### Directions
Copy out verbatim the part of the rows below that opens with the line containing "What is the maximum value shown in the chart?" and closes with the last line of the rows, including both of those lines. Leave the pictures out of your answer.

### Exercise input
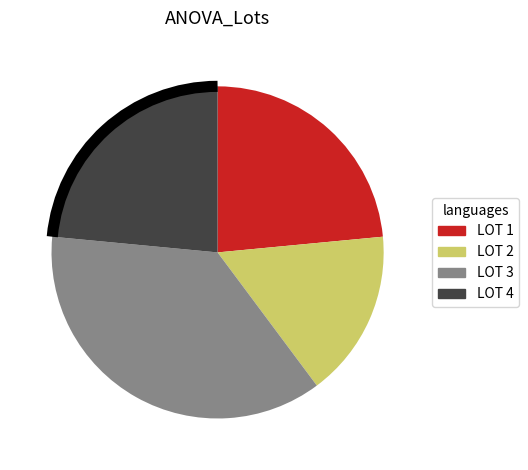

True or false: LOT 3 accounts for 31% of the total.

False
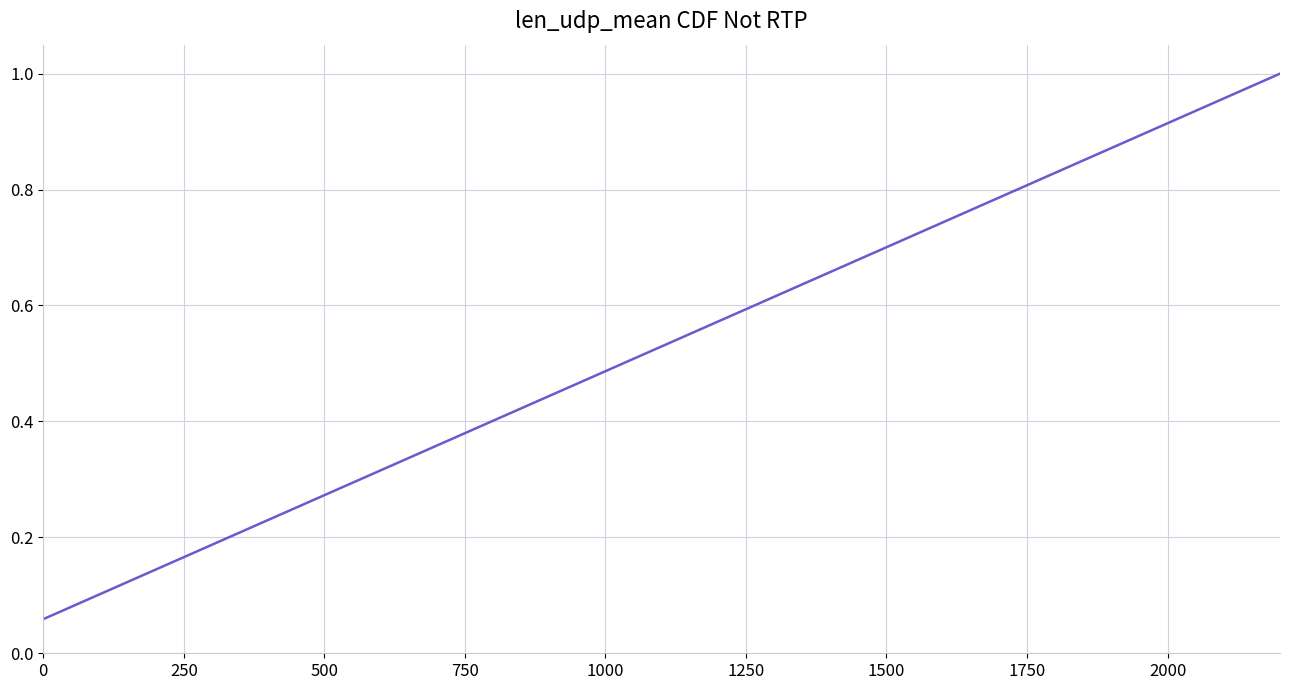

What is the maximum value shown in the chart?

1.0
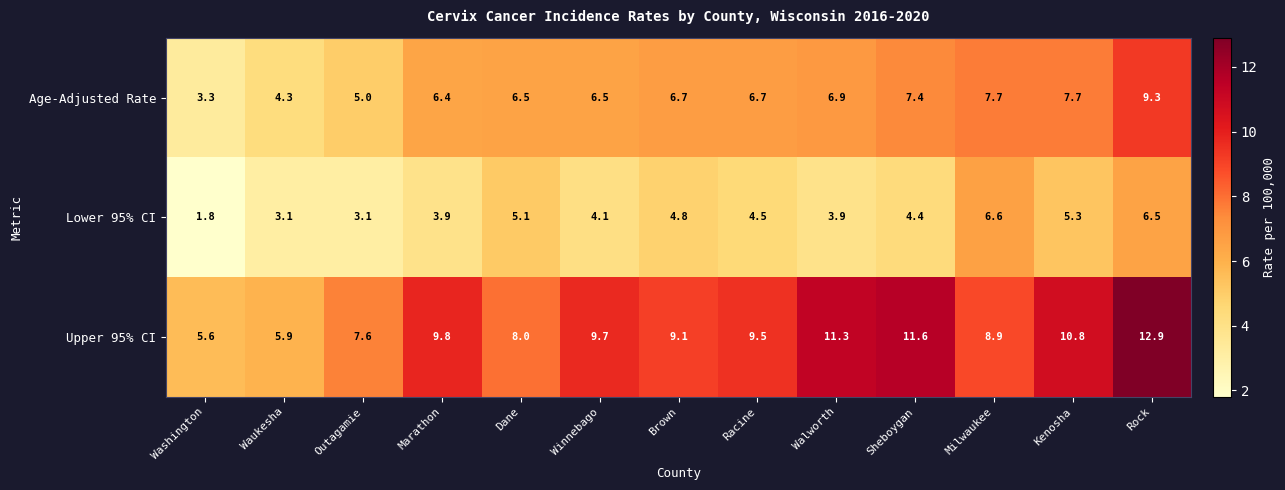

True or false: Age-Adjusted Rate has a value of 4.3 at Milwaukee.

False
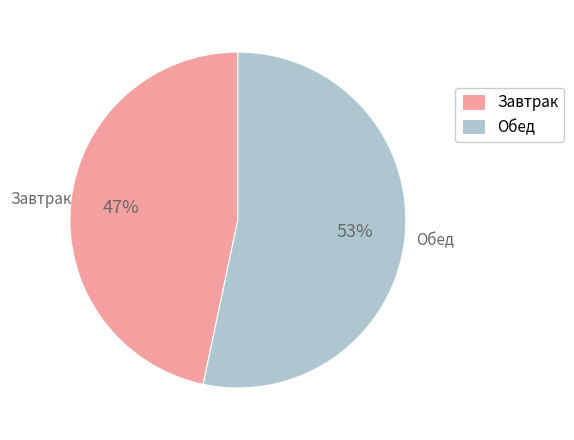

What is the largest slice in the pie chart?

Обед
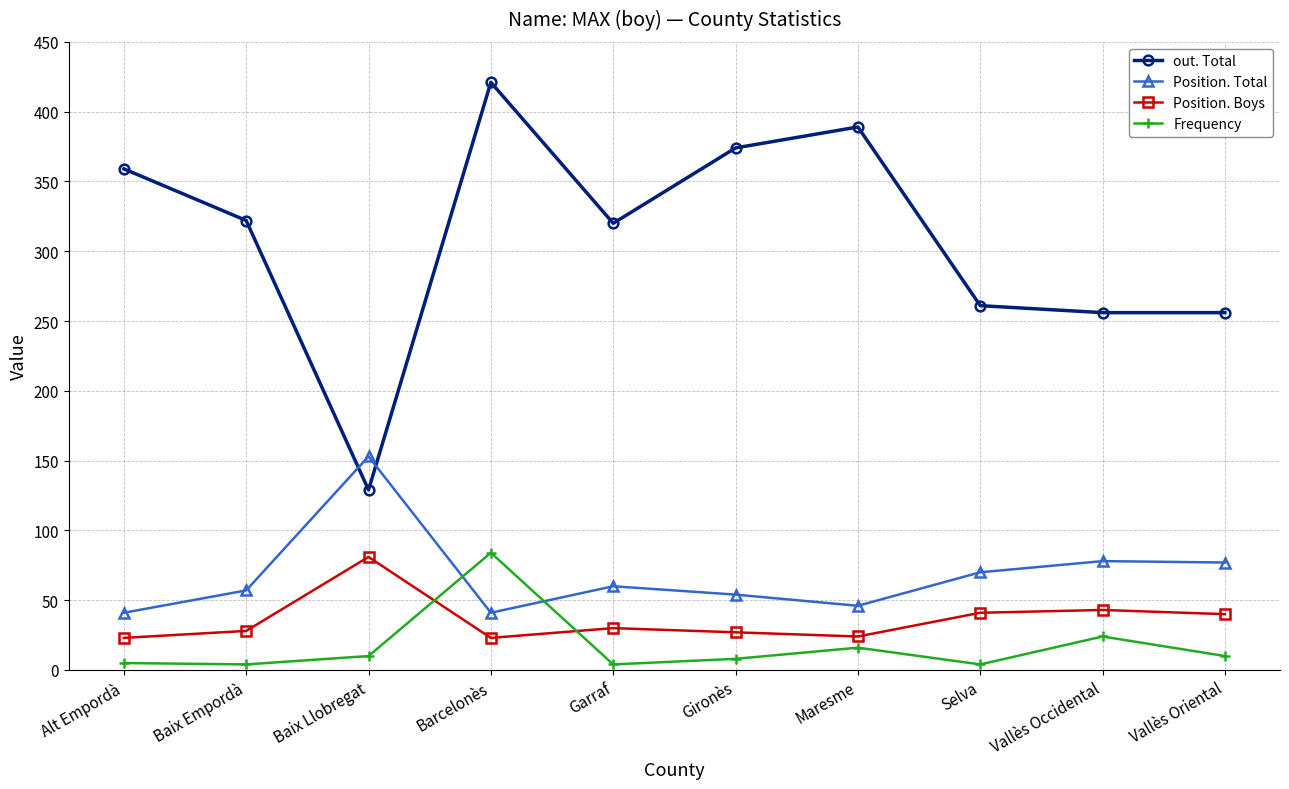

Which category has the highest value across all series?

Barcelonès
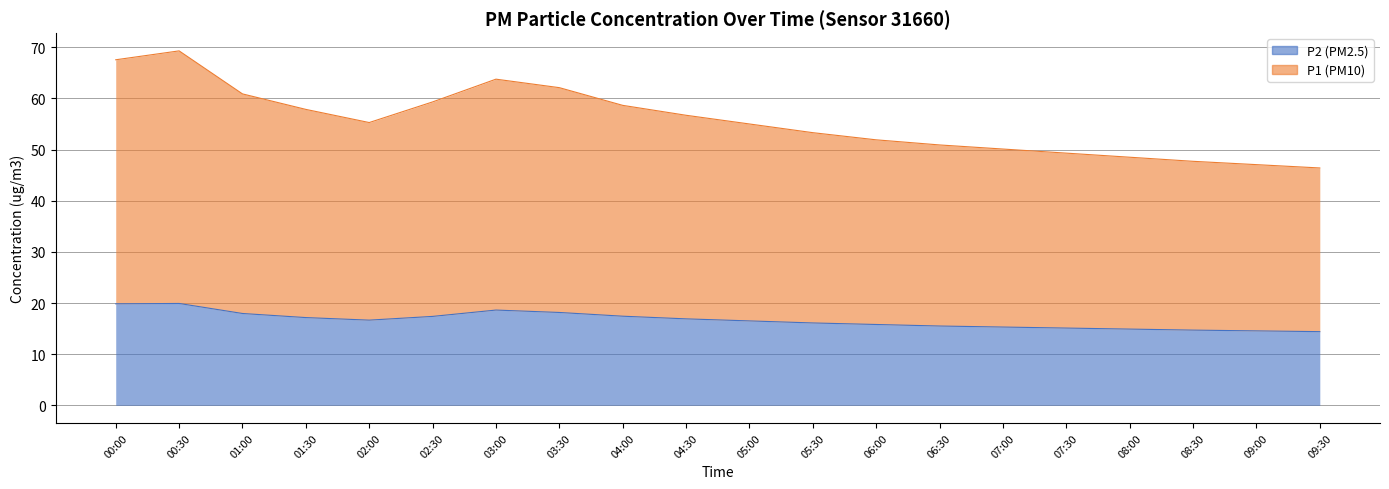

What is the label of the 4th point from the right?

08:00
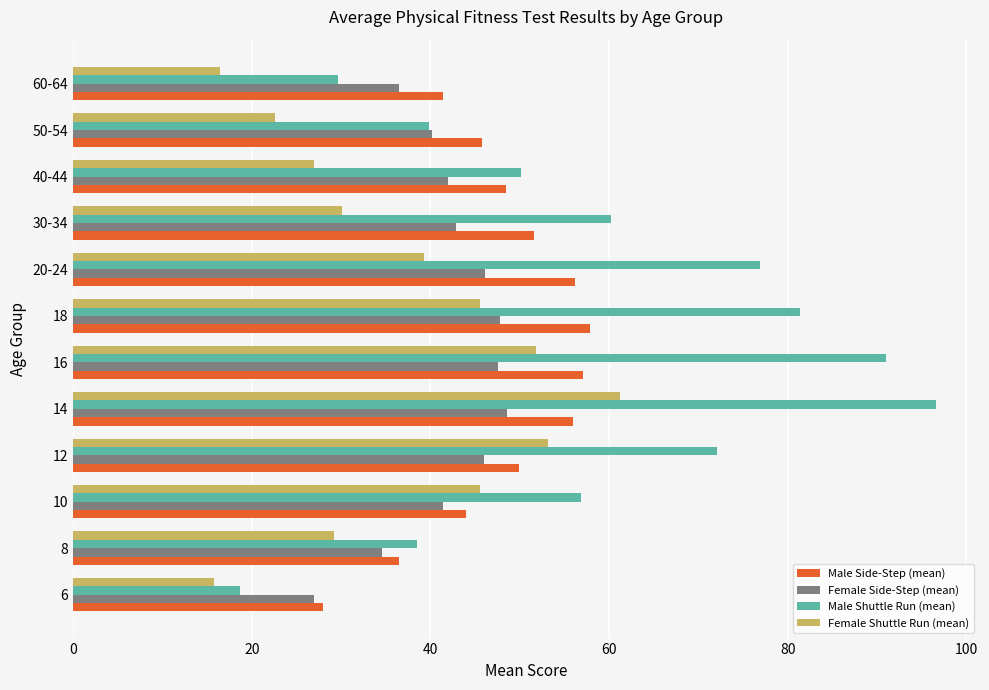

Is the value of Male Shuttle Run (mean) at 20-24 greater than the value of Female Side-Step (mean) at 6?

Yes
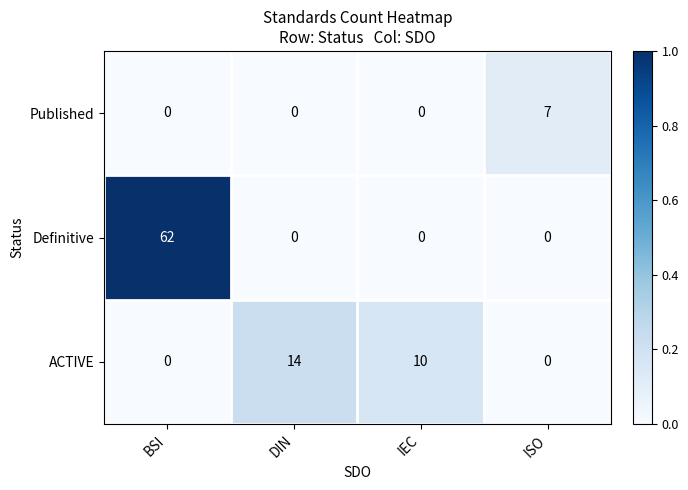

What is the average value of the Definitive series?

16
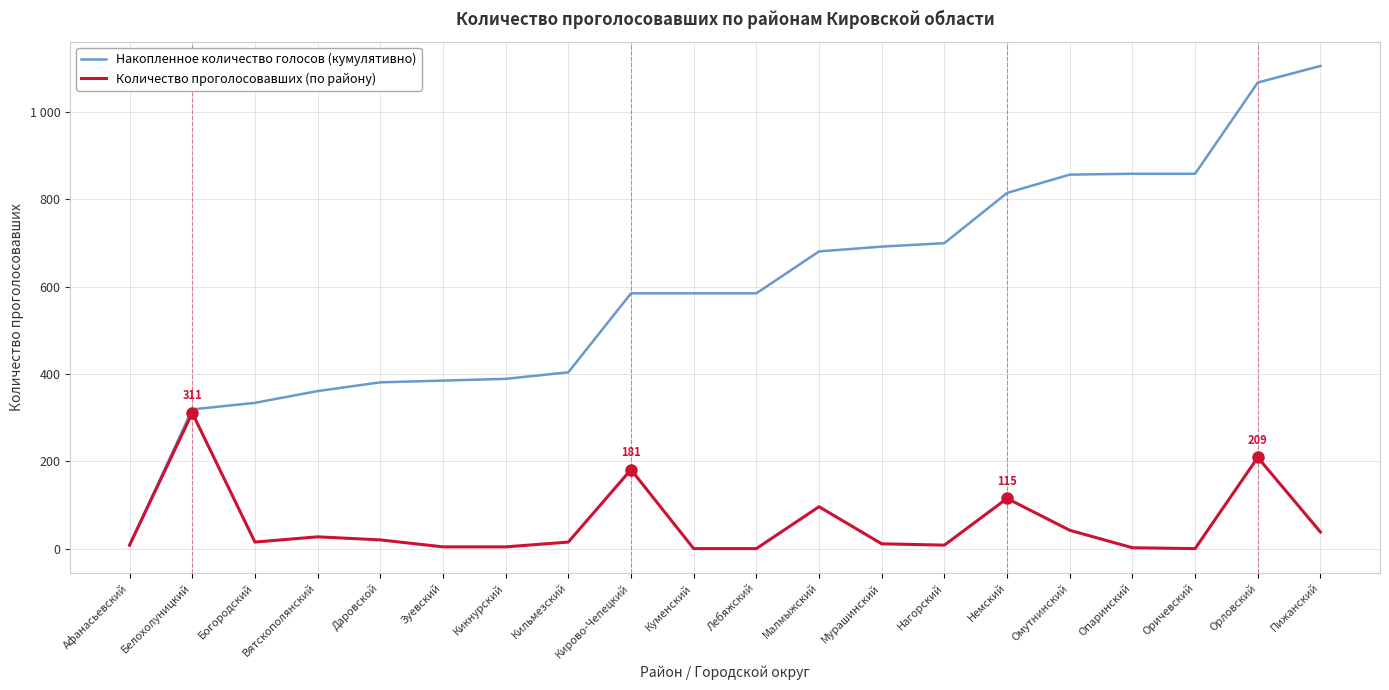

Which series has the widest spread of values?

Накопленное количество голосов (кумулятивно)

### Answer area
What is the maximum value shown in the chart?

1.0

True or false: Age-Adjusted Rate has a value of 4.3 at Milwaukee.

False

What is the largest slice in the pie chart?

Обед

Which category has the highest value across all series?

Barcelonès

What is the label of the 4th point from the right?

08:00

Is the value of Male Shuttle Run (mean) at 20-24 greater than the value of Female Side-Step (mean) at 6?

Yes

What is the average value of the Definitive series?

16

Which series has the widest spread of values?

Накопленное количество голосов (кумулятивно)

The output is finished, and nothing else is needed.